This committee reported in favor of the five administration candidates. A minority report was at the same time presented, which was ordered to lie on the table.

On the 10th of March, a resolution was introduced by Mr. Petriken, declaring the five persons who had brought no legal certificates, entitled to their seats, and directing the speaker to qualify them.

The previous question being moved by the author of the resolutions, debate was suppressed, and the vote taken, and the resolution adopted by a vote of one hundred and eleven to eighty-one; several whig members refusing to vote.

To a portion of the American people, no act could have appeared morearbitrary and unjust, however right and proper it might have seemed to the party in power; nor could many divest themselves of the impression, that this course was adopted to secure certain objects, which the administration had in view.

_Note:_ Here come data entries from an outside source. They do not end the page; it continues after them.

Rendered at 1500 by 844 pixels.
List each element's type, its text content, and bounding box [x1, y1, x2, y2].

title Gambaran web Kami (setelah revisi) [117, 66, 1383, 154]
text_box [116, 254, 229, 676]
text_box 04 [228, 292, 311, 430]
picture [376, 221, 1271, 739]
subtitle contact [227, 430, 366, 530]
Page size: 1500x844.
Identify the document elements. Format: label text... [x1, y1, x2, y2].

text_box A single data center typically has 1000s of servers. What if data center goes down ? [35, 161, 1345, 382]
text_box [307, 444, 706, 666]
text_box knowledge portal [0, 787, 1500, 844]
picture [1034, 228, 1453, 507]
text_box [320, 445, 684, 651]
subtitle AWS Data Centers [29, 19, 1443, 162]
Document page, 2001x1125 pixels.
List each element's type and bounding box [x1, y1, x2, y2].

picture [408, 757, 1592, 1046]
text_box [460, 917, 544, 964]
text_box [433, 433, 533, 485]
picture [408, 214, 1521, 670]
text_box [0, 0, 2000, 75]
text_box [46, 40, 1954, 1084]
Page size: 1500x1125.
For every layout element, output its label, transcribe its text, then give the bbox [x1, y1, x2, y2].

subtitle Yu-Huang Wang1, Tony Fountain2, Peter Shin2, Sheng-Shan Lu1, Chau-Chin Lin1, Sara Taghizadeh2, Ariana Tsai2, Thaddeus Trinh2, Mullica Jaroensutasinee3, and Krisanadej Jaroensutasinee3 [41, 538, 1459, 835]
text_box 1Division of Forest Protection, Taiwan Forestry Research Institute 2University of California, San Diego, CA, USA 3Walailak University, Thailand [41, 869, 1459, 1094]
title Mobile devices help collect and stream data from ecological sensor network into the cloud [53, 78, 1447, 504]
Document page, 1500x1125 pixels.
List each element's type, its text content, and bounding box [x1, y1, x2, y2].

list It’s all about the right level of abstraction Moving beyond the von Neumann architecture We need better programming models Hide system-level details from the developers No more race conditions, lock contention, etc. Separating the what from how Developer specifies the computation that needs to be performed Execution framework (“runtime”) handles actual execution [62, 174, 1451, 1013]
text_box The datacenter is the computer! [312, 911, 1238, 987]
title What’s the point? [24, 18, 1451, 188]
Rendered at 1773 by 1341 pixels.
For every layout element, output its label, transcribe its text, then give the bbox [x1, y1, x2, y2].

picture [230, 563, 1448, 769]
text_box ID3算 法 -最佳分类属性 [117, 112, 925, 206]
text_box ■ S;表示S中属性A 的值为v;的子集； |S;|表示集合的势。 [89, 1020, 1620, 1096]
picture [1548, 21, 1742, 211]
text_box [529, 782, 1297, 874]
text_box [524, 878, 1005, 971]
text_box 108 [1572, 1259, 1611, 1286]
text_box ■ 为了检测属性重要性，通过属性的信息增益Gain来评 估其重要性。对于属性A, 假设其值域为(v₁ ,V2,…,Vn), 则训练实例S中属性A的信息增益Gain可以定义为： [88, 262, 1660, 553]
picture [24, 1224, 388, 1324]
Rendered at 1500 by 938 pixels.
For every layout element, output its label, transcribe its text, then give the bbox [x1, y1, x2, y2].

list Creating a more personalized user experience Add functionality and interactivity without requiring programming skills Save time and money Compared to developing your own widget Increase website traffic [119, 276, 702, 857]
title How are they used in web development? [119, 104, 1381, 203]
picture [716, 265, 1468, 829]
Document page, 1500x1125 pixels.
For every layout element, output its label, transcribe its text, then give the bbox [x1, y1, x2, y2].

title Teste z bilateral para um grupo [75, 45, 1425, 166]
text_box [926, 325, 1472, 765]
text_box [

The opposition to Mr. Van Buren’s administration, growing out of his views and his course in relation to the currency, and augmented and heightened by the commercial revulsions which the country had experienced, and the pecuniary embarrassments under which it had been laboring for years, was now fast approaching to its crisis. On the 4th of December, 1839, a Whig National Convention, composed of delegates from the different states assembled at Harrisburg, Pennsylvania, for the purpose of nominating candidates for president and vice-president of the United States. The convention remained in session between two and three days, when having selected William Henry Harrison, of Ohio, as candidate for president, and John Tyler, of Virginia, as candidate for vice-president, and with great unanimity of feeling, resolved to support them, it adjourned.

The nomination thus made was unexpected to a considerable portion of the whig party. For a long time, their attention had been turned towards Henry Clay, and an anxious wish prevailed on the part of his special friends, that he should be put in nomination. They confidently expected it. But antecedently to the meeting of the convention, it had been the general, and even the universal opinion, that when that body should assemble and an interchange of views had been made, the man should be selected, who, it was thought, would concentrate the greatest strength against the existing administration. Preferences were, therefore, to be surrendered at the shrine of the country’s good—while, therefore, it was at first with painful emotions that the friends of Mr. Clay yielded, it was done with great unanimity and even cheerfulness, when it was perceived that by the nomination of Gen. Harrison other influences and interests would be secured, which were likely to result in his election.

From this time, General Harrison was distinctly before the people of the United States, as the candidate of the whig party for the presidency. With unexampled unanimity they rallied about him; and from this time the two great parties took the field, and never since the adoption of the constitution, did political enthusiasm rise higher, or were greater efforts made to elect the candidates, which each party proposed. The powers of the press were called into requisition, conventions, mass-meetings, varying from one thousand to twenty-five thousand, were assembled in various sections of the country; clubs were formed—log cabins erected, and the excitement and enthusiasm rolled up and were prolonged by the long and patriotic appeals of many of the first orators and statesmen in the country. The entire country was moved; the common business of men was visibly neglected and forgotten; the one all-absorbing theme was the approaching election and its issue. On that issue thousands were staked, and as men had thousands depending, their efforts were correspondingly vigorous and varied. Happy would the historian feel, if he could in truth exempt either party from the imputation of unfairness in every political transaction connected with the presidential election. Which party was the most censurable, we shall not attempt to decide. Individuals belonging to both were in some transactions sufficiently wrong.

On the 21st of July, 1840, the twenty-sixth congress adjourned. Twoacts only of a public character are worthy of notice. The one providing “for taking the sixth census of the United States,” and the other “for the collection, safe-keeping, transfer, and disbursement of the public revenues.”

The act, viz., that for the collection, &c., of the public revenue, usually denominated the sub-treasury system, may be regarded as the great financial measure of Mr. Van Buren’s administration. It was early proposed by him, and in every subsequent message was urged upon the consideration of congress, as the best scheme which could be devised, by which the public revenue could be collected, safely kept, transferred, and disbursed. The debates on this system, by the supporters and opposers of the administration during the several sessions in which it was agitated, would fill volumes. By the President and his friends, it was eulogized and warmly recommended; by the opposition party, it was pointedly resisted and condemned. On this measure, and others, of a financial character connected with it, perhaps more than any other Mr. Van Buren staked his political fortune. With this, he entered into the election as a candidate for the presidency a second term.

On the 7th of December, 1840, the second session of the twenty-sixth congress commenced. Mr. Van Buren presented his last annual message; in which, after representing the foreign relations of the country as amicable, he proceeded to express his pleasure, that notwithstanding the various embarrassments which the government had to encounter; the great increase of public expenditure by reason of the Florida war; the difficulty of collecting moneys still due from certain banks, and the diminution of the revenue, &c., the business of the government had been carried on without the creation of a national debt.